Une fois validé par les ministres, le déclenchement de l'aide doit en principe être autorisé par les chefs d'Etat ou de gouvernement de la zone euro, probablement à l'occasion d'un sommet le 7 ou le 8 mai.
Un projet de loi sur le nouveau plan grec sera déposé en début de semaine au parlement, où le gouvernement socialiste dispose d'une confortable majorité. Selon les médias, il prévoit la suppression de deux mensualités sur 14 pour les salaires de la fonction publique et les retraites dans le public et le privé, ainsi qu'une nouvelle hausse d'un à deux points de la TVA.
Plus gros contributeur du plan d'aide européen (8,4 milliards la première année), l'Allemagne, encore réticente il y a quelques jours, devrait décider du déblocage des fonds vendredi, après aval de son Parlement.

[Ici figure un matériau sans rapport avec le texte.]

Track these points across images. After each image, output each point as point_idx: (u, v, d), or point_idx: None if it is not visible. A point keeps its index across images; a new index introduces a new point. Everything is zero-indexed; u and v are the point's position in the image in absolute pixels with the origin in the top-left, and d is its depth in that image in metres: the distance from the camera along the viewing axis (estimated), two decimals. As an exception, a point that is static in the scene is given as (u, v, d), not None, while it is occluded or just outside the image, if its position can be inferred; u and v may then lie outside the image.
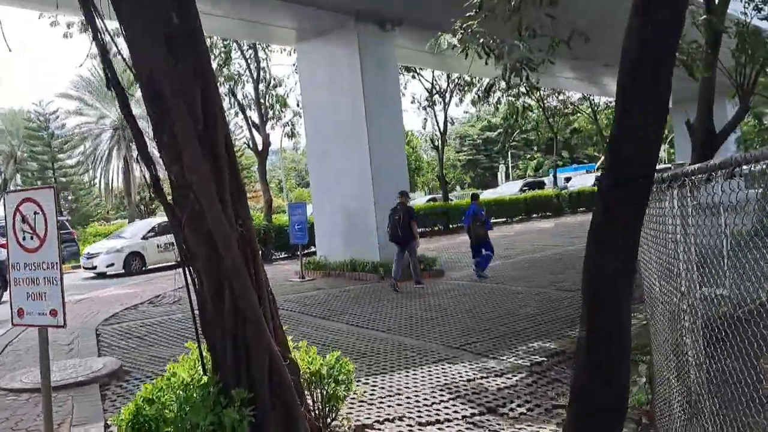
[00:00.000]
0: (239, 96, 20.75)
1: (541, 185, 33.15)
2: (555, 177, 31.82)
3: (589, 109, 32.71)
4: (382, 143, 13.24)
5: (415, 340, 7.64)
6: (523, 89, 28.50)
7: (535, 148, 58.57)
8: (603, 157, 37.23)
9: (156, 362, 7.12)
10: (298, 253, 14.21)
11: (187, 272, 4.00)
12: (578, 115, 34.75)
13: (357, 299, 10.67)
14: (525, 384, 5.83)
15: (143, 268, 18.33)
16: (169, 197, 4.03)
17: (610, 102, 34.59)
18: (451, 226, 24.13)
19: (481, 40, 6.25)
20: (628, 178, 2.99)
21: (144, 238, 18.83)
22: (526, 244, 17.82)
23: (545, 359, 6.59)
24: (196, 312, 4.10)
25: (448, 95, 24.59)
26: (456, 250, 17.62)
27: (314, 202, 14.91)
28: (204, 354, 4.09)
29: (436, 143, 24.64)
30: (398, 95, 14.14)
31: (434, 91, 24.44)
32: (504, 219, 25.87)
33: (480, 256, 11.98)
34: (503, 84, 27.22)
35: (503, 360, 6.59)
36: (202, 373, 4.07)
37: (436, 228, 23.80)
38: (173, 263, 15.56)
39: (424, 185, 45.63)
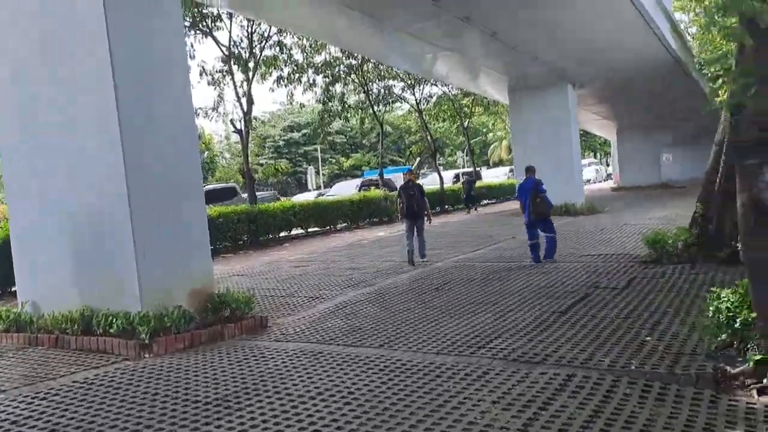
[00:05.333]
0: None
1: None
2: (381, 176, 27.17)
3: (413, 100, 28.69)
4: (144, 98, 6.95)
5: None
6: (344, 68, 23.36)
7: (350, 148, 54.52)
8: (418, 160, 33.67)
9: None
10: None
11: None
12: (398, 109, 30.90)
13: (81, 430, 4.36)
14: None
15: None
16: None
17: (432, 97, 31.16)
18: (261, 237, 17.98)
19: None
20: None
21: None
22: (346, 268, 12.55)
23: None
24: None
25: (252, 64, 18.47)
26: (276, 274, 11.70)
27: (11, 204, 7.96)
28: None
29: (238, 126, 18.33)
30: (177, 7, 7.90)
31: (233, 57, 18.11)
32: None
33: (547, 243, 10.72)
34: (321, 58, 21.81)
35: None
36: None
37: (241, 242, 17.51)
38: None
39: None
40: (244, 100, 18.30)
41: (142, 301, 6.59)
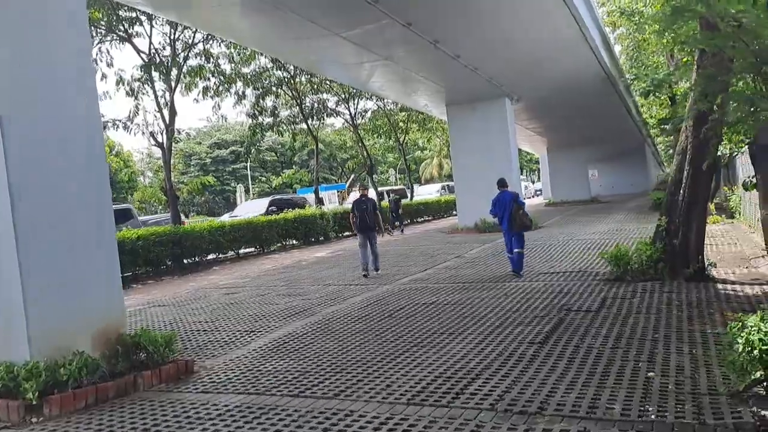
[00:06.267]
0: None
1: None
2: (317, 193, 25.84)
3: (348, 114, 27.72)
4: (33, 98, 5.61)
5: None
6: (275, 80, 22.13)
7: (281, 166, 52.91)
8: (352, 177, 32.86)
9: None
10: None
11: None
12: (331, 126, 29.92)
13: None
14: None
15: None
16: None
17: (367, 111, 30.35)
18: (186, 261, 16.38)
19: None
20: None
21: None
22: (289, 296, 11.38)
23: None
24: None
25: (175, 72, 16.97)
26: (204, 303, 10.31)
27: None
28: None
29: (159, 139, 16.68)
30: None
31: (154, 65, 16.55)
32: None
33: (514, 259, 10.35)
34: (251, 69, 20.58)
35: None
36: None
37: (164, 266, 15.85)
38: None
39: (141, 205, 35.96)
40: (166, 111, 16.74)
41: (30, 348, 5.19)
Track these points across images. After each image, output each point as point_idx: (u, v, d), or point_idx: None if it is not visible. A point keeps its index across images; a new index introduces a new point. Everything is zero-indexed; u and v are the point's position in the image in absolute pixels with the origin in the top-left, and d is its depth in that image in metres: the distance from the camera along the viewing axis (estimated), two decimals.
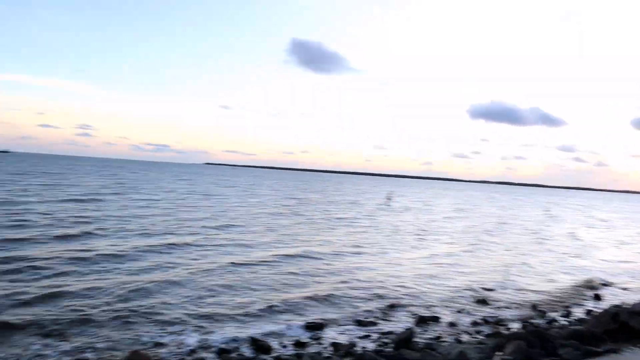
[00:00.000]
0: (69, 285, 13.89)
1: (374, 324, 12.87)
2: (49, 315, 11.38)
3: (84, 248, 19.19)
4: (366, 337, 11.71)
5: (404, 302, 15.12)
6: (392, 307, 14.46)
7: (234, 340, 10.85)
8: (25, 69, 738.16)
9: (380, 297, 15.47)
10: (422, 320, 13.18)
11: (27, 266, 15.62)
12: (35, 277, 14.59)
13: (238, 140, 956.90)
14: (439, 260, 23.01)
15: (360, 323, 12.81)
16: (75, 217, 28.41)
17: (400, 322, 13.10)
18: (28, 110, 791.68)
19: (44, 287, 13.49)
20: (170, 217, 31.90)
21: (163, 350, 10.00)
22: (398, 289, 16.62)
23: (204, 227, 28.38)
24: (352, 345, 10.92)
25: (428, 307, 14.77)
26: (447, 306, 15.00)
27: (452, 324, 13.09)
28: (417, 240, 29.79)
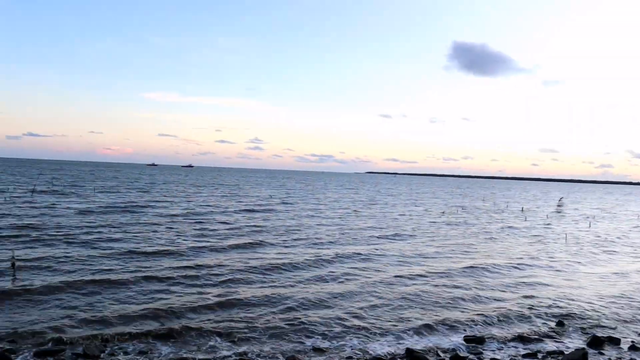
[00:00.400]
0: (241, 292, 15.09)
1: (540, 341, 12.03)
2: (222, 318, 12.53)
3: (256, 257, 20.70)
4: (530, 355, 10.98)
5: (576, 319, 13.92)
6: (562, 324, 13.42)
7: (391, 351, 10.92)
8: (206, 91, 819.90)
9: (550, 312, 14.43)
10: (597, 341, 11.98)
11: (206, 273, 17.29)
12: (212, 283, 16.09)
13: (398, 148, 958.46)
14: (624, 276, 20.73)
15: (524, 340, 12.06)
16: (250, 226, 30.86)
17: (571, 342, 12.08)
18: (208, 128, 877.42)
19: (219, 293, 14.79)
20: (336, 227, 33.06)
21: (321, 357, 10.43)
22: (572, 305, 15.35)
23: (371, 236, 28.98)
24: None
25: (605, 327, 13.42)
26: (629, 327, 13.47)
27: (634, 348, 11.73)
28: (599, 252, 27.16)
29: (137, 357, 9.90)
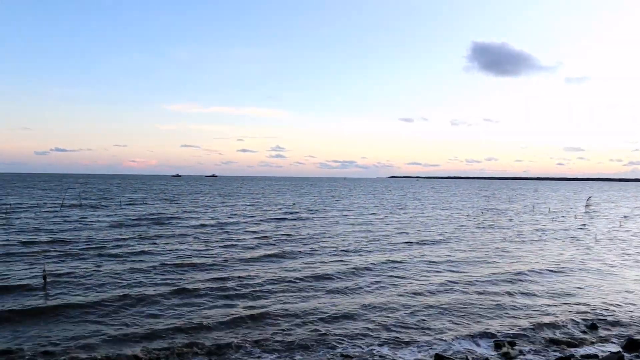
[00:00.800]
0: (270, 303, 14.94)
1: (572, 344, 11.77)
2: (252, 330, 12.58)
3: (284, 267, 20.62)
4: (563, 359, 10.70)
5: (613, 322, 13.61)
6: (595, 327, 13.05)
7: (420, 357, 10.89)
8: (227, 101, 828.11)
9: (585, 316, 14.11)
10: (633, 344, 11.60)
11: (236, 285, 17.22)
12: (242, 295, 15.96)
13: (420, 151, 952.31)
14: None
15: (556, 343, 11.83)
16: (277, 235, 30.99)
17: (607, 346, 11.79)
18: (230, 137, 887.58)
19: (249, 305, 14.72)
20: (364, 233, 32.86)
21: None
22: (608, 308, 15.00)
23: (399, 242, 28.62)
24: None
25: None
26: None
27: None
28: (637, 253, 26.26)
29: None
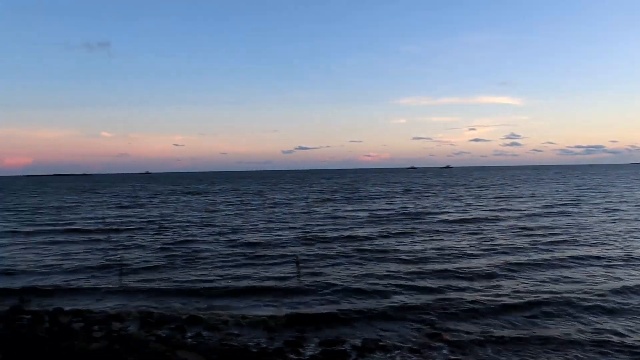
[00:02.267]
0: (553, 327, 12.49)
1: None
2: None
3: (565, 276, 17.42)
4: None
5: None
6: None
7: None
8: (457, 91, 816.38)
9: None
10: None
11: (506, 294, 15.16)
12: (515, 308, 13.81)
13: None
14: None
15: None
16: (542, 234, 27.25)
17: None
18: (461, 128, 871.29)
19: (527, 321, 12.82)
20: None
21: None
22: None
23: None
24: None
25: None
26: None
27: None
28: None
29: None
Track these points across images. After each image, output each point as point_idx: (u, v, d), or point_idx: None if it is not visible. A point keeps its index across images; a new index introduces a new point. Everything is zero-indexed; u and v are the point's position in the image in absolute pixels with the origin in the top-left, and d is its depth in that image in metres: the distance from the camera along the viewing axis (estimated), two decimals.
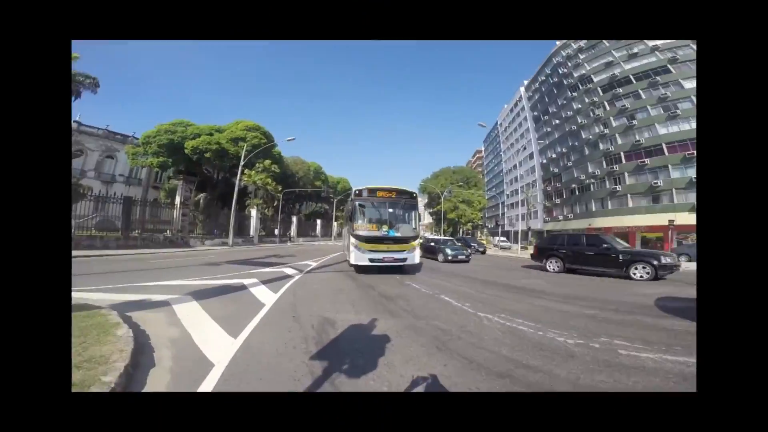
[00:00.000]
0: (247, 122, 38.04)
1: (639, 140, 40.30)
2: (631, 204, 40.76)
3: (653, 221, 36.67)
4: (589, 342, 4.29)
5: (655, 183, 37.84)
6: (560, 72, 55.27)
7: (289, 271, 11.37)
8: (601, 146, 45.27)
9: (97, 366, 2.84)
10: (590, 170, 46.61)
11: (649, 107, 40.48)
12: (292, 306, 6.10)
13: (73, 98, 16.18)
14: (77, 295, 6.02)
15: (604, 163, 44.75)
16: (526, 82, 70.41)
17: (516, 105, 74.38)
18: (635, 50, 43.54)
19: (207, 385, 2.90)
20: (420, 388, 2.95)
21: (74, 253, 14.01)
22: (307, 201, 63.12)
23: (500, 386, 3.00)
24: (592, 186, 46.61)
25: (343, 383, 3.00)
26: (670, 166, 37.27)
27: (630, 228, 39.99)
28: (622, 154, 42.33)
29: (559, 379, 3.16)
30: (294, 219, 46.58)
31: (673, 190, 36.51)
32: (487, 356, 3.74)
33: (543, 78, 61.70)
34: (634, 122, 41.24)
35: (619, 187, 41.97)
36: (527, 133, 66.69)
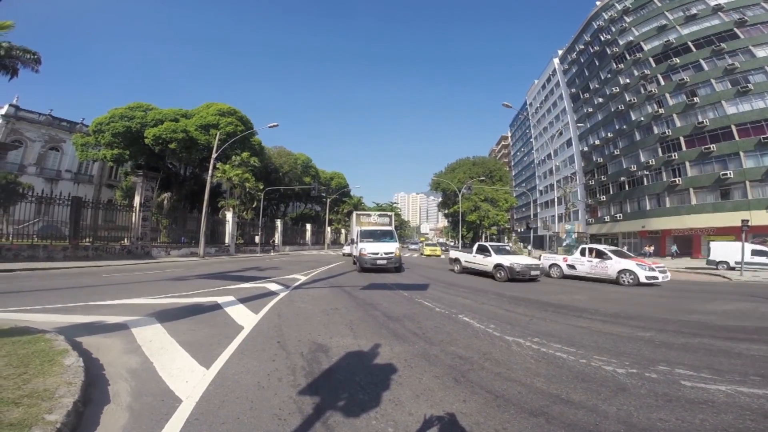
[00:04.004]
0: (220, 105, 38.34)
1: (702, 122, 40.06)
2: (694, 201, 40.49)
3: (722, 221, 36.36)
4: (644, 371, 4.26)
5: (723, 174, 37.58)
6: (602, 39, 55.17)
7: (272, 286, 11.41)
8: (656, 130, 45.05)
9: (40, 402, 2.85)
10: (642, 159, 46.40)
11: (713, 81, 40.31)
12: (276, 329, 6.12)
13: (8, 77, 16.32)
14: (16, 317, 6.08)
15: (659, 150, 44.52)
16: (560, 52, 70.48)
17: (549, 80, 74.35)
18: (694, 11, 43.38)
19: (173, 426, 2.91)
20: (434, 431, 2.93)
21: (12, 266, 14.20)
22: (294, 201, 63.45)
23: (533, 427, 2.98)
24: (645, 179, 46.38)
25: (338, 424, 3.00)
26: (742, 154, 37.02)
27: (693, 230, 39.68)
28: (681, 139, 42.11)
29: (608, 417, 3.13)
30: (278, 223, 46.79)
31: (747, 182, 36.22)
32: (516, 390, 3.72)
33: (581, 47, 61.63)
34: (696, 100, 41.04)
35: (678, 180, 41.73)
36: (563, 114, 66.61)
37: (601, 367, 4.40)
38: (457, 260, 18.46)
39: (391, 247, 17.14)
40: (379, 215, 22.83)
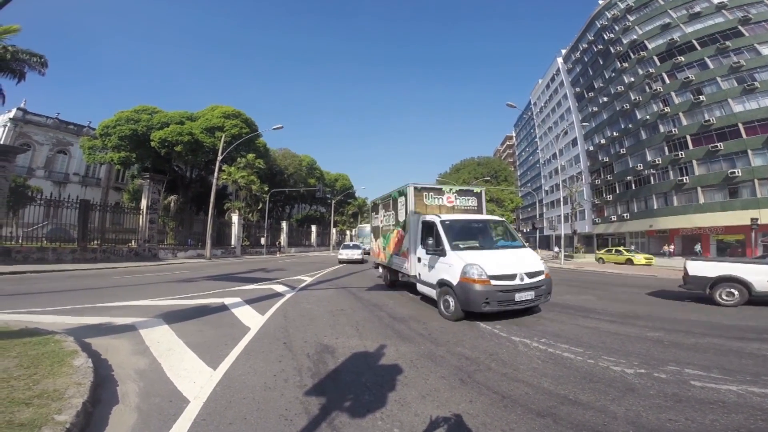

Selon des syndicalistes, les économies exigées pourraient atteindre 25 milliards d'euros en deux ans, pour ramener le déficit public des bas-fonds qu'il a atteints l'an dernier, autour de 14% du produit intérieur brut (PIB), à environ 4% fin 2011. Il s'agirait d'un effort de rigueur sans équivalent dans la zone euro.
Les syndicats se sont dits prêts à batailler contre cette thérapie de choc, notamment contre les coupes salariales envisagées, dont la suppression des 13e et 14e mois de salaire, et la réforme annoncée des retraites.
Le Premier ministre Georges Papandréou a invoqué vendredi la "survie de la nation" pour expliquer des économies "nécessaires" et tenter de faire accepter à ses concitoyens de nouveaux sacrifices.